(Stored data)
──────────────────────────────

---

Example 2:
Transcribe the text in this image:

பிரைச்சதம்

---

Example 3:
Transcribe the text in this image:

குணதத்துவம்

──────────────────────────────

Task description:
Output every record above in full, exactly as it reads.

Task result:
---

Example 2:
Transcribe the text in this image:

பிரைச்சதம்

---

Example 3:
Transcribe the text in this image:

குணதத்துவம்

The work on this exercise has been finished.